Tuesday, August 18, 2020

The Final Solution: Collapse



Into Thin Air was Jon Krakauer’s recounting of l997 Everest Disaster. Sebastian Junger’s The Perfect Storm, later made into film, is another example of the genre dealing with a series of untoward events occurring at the same time. Then there is Jared Diamond's bestselling survey of fallen civilizations, Collapse. What all these works have in common is a dire forecast based upon a number of co-morbidities. The recent ammonium nitrate explosion in Beirut which has displaced upwards of 300,000 people, and whose cause is not terrorism, but simple carelessness, is an example of how one tragedy can beget another. The Lebanese economy, already dangerously out of control. set the stage for an unprecedented ecological disaster in a country already torn apart by a history of religious strife.

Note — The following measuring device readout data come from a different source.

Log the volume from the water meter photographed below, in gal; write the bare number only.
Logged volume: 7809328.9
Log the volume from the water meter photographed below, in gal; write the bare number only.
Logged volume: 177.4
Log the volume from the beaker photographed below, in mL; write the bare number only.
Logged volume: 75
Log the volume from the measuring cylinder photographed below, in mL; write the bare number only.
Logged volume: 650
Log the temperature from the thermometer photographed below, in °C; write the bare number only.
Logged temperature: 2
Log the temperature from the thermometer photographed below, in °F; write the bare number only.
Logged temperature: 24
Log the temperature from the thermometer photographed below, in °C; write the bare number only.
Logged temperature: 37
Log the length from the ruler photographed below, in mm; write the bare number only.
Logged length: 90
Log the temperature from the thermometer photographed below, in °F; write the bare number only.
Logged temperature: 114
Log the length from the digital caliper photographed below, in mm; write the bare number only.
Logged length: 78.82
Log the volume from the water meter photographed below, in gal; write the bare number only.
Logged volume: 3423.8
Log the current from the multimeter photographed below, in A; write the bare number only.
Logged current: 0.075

Once known as the Switzerland of the Middle East, Lebanon was in its heyday a banking center, famed for its cosmopolitan society, where French culture and language were part of the affluent life enjoyed by the elite. Parenthetically Lebanon also enjoyed the reputation of being the Sodom in the otherwise sacred landscape of the Middle East, while also being a stronghold of Hezbollah. The United States is the richest and most powerful country in the world, but its citizens are banned from travel to EU countries partly by virtue of the failure to produce adequate testing facilities (in England test results are rendered in 90 minutes) that would control the continual spiking of outbreaks. The Roman Empire collapsed in 1000 years. Will the US celebrate it’s 300th anniversary?